# ubuntu 10.04 internet woes



## Psychosocial (Jul 15, 2010)

Okay I just installed 10.04. Let me tell you people that I am a Linux noob. I have had a bit of experience with previous distros but I am pretty much a newbie. So I setup 10.04 but I can't get my net to connect. It's working fine on Win7 (posting from it). It's a dsl connection. I use an ethernet wire to connect to the net.

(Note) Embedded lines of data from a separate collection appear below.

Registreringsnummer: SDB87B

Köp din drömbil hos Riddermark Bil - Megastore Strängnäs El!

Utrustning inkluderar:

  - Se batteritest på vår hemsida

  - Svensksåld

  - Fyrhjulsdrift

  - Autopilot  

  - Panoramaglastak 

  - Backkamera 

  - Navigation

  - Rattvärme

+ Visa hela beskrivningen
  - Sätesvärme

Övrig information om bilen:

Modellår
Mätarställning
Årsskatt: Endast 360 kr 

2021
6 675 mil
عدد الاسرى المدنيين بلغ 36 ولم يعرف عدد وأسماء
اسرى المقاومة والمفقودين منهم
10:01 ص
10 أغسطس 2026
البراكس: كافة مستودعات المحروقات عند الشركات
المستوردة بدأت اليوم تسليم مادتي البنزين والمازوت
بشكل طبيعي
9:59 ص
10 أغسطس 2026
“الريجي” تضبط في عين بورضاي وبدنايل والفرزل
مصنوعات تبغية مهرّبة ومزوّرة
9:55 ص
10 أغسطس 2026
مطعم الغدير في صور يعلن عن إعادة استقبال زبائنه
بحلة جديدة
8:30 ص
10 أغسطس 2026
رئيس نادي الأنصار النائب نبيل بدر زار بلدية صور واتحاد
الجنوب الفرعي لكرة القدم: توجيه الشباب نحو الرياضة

I opened terminal and used the 'sudo pppoeconf' command and followed the instructions. This is how I used to get my net working on previous distros but it dosen't seem to work in 10.04. The terminal says that my connection is active but it isn't. The network manager icon isn't visible on the top panel.

I really want my net working. Any solutions ?


----------



## furious_gamer (Jul 15, 2010)

System > Preferences > Network Connections. This is how i configure my network adapter in Ubuntu. FYI I am using the same distro as yours. I am not a network kinda guy but still i dont do anything apart from this to get it connect. Lets try that


----------



## thewisecrab (Jul 15, 2010)

You followed the wiki? It solves all problems *wiki.ubuntu.com/ADSLPPPoE


----------



## Psychosocial (Jul 15, 2010)

@rajkumar_pb :- That's the first thing I tried .
@thewisecrab :- lemme check it out.

Btw installed wicd network manager. Did not help.


----------



## Liverpool_fan (Jul 15, 2010)

You can configure your CPE to Autodial(PPPoE) mode if it is a router that is.

---------- Post added at 05:15 PM ---------- Previous post was at 05:09 PM ----------

If you had configured ppoeconf before, then just Install pppoeconf from CD

Insert Ubuntu CD

sudo apt-cdrom add
sudo apt-get install pppoeconf


----------



## vignesh (Jul 15, 2010)

Hey,

Open a terminal and try "sudo dhclient eth0".


----------



## Psychosocial (Jul 15, 2010)

@Liverpool_fan and vignesh :- Thanks will try it.

@Liverpool_fan :- Anyway to do the same from a USB stick ?


----------



## Liverpool_fan (Jul 16, 2010)

Ubuntu -- Details of package pppoeconf in lucid

Try installing that package, either by Gdebi (double clicking it) or sudo dpkg -i <package /> in terminal. I think all its dependencies are met, you may manually download them in not the case (I mean download with working internet)
Alternatively you can mount your ISO file and add it as repository, just google ISO files as Ubuntu repository.


----------



## Psychosocial (Jul 16, 2010)

thanks lemme try


----------



## duh (Jul 16, 2010)

you have a separate ADSL PCI card? like old dishnet dsl? or the new sangoma adsl card? then only you need pppoe if you connect via ethernet? then like how vignesh said "sudo dhclient eth0" or "sudo dhclient3 eth0" or "pump" and also check before you type this? whether the CPE (your adsl device if external has dhcp on, if not then activate dhcp and then try this command), and if you are doing it via USB? then check this if its in the kernel, if no then make a custom kernel. "cat /boot/config-`uname -r` | grep -i CONFIG_USB_NET_CDCETHER=m " or "cat /boot/config-`uname -r` | grep -i grep -i CONFIG_USB_USBNET=m" and check if its echoed out. if yes then?
"sudo modprobe usbnet && lsmod | grep -i usbnet"
make a backup of the /etc/network/interfaces with this command
"sudo mv /etc/network/interfaces /etc/network/interfaces.bak"
type this in your favourite editor "sudo vi /etc/network/interfaces"
allow-hotplug usb0

mapping hotplug
        script grep
        map usb0

iface usb0 inet static
       address 192.168.2.14
       netmask 255.255.255.0
       broadcast 192.168.2.255
       up iptables -I INPUT 1 -s 192.168.2.15 -j ACCEPT

and then type 
"sudo /etc/init.d/networking restart"
"sudo dhclient eth0"
"ping yahoo.com"
these codes and hints were copied from USB networking - maemo.org wiki
good luck happy Linux.
-paul


----------



## Ecko (Jul 24, 2010)

@Psychosocial I dont think 10.04 has any problem with network manager .
Since uve used pppoeconf due to that u wont be able to handle ur interface sing network manager anymore .
Do *sudo gedit /etc/network/interfaces *and delete content of the file and save it*.
*Then restart the ubuntu and then from network manager on the right hand top u can easily manage things


----------